The Data Don’t Lie, Right?

Data scientist and Harvard PhD in Mathematics, Cathy O’Neill, says that clever marketing has tricked us to be intimidated by algorithms, to make us trust and fear algorithms simply because, in general, we trust and fear math.

O’Neill’s 2016 book, Weapons of Math Destruction: How Big Data Increases Inequality and Threatens Democracy, shows how when big data goes wrong teachers lose jobs, women don’t get promoted and global financial systems crash. Her key message: the era of blind faith in big data must end, and the black boxes must be opened.

Demand Algorithmic Accountability

It is very interesting, then, that New York City has a new law on the books to do just that and demand “algorithmic accountability” (presumably drawing on the Web Foundation’s report of the same name). According to MIT Technology Review, the city’s council passed America’s first bill to ban algorithmic discrimination in city government. The bill wants a task force to study how city agencies use algorithms and create a report on how to make algorithms more easily understandable to the public.

AI Now, a research institute at New York University focused on the social impact of AI, has offered a framework centered on what it calls Algorithmic Impact Assessments. Essentially, this calls for greater openness around algorithms, strengthening of agencies’ capacities to evaluate the systems they procure, and increased public opportunity to dispute the numbers and the math behind them.

Data Storytellers

So, what does this mean for ICT4D? Two things, based on our commitment to being transparent and accountable for the data we collect. Firstly, organisations that mine big data need to become interpreters of their algorithms. Someone on the data science team needs to be able to explain the math to the public.

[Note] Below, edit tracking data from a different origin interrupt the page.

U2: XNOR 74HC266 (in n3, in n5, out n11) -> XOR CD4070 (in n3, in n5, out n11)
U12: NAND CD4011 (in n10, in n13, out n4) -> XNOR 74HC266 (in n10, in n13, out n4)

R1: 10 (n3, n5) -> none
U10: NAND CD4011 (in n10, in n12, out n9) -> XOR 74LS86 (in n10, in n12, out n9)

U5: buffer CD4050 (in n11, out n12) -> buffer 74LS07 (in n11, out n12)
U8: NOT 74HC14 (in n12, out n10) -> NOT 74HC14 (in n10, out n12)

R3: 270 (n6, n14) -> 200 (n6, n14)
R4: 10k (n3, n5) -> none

Back in 2014 the UN Secretary General proposed that “communities of ‘information intermediaries’ should be fostered to develop new tools that can translate raw data into information for a broader constituency of non-technical potential users and enable citizens and other data users to provide feedback.” You’ve noticed the increase in jobs for data scientists and data visualisation designers, right?

But it goes beyond that. With every report and outcome that draws on big data, there needs to be a “how we got here” explanation. Not just making the data understandable, but the story behind that data. Maybe the data visualiser does this, but maybe there’s a new role of data storyteller in the making.

The UN Global Pulse principle says we should “design, carry out, report and document our activities with adequate accuracy and openness.” At the same time, Forbes says data storytelling is an essential skill. There is clearly a connection here. Design and UI thinking will be needed to make sure the heavy lifting behind the data scenes can be easily explained, like you would to your grandmother. Is this an impossible ask? Well, the alternative is simply not an option anymore.

Data Activists

Secondly, organisations that use someone else’s big data analysis – like many ICT4D orgs these days – need to take an activist approach. They need to ask questions about where the data comes from, what steps were taken to audit it for inherent bias, for an explanation of the “secret sauce” in the analysis. We need to demand algorithmic accountability” We are creators and arbiters of big data.

The issue extends beyond protecting user data and privacy, important as this is. It relates to transparency and comprehension. Now is the time, before it’s too late, to lay down the practices that ensure we all know how big data gets cooked up.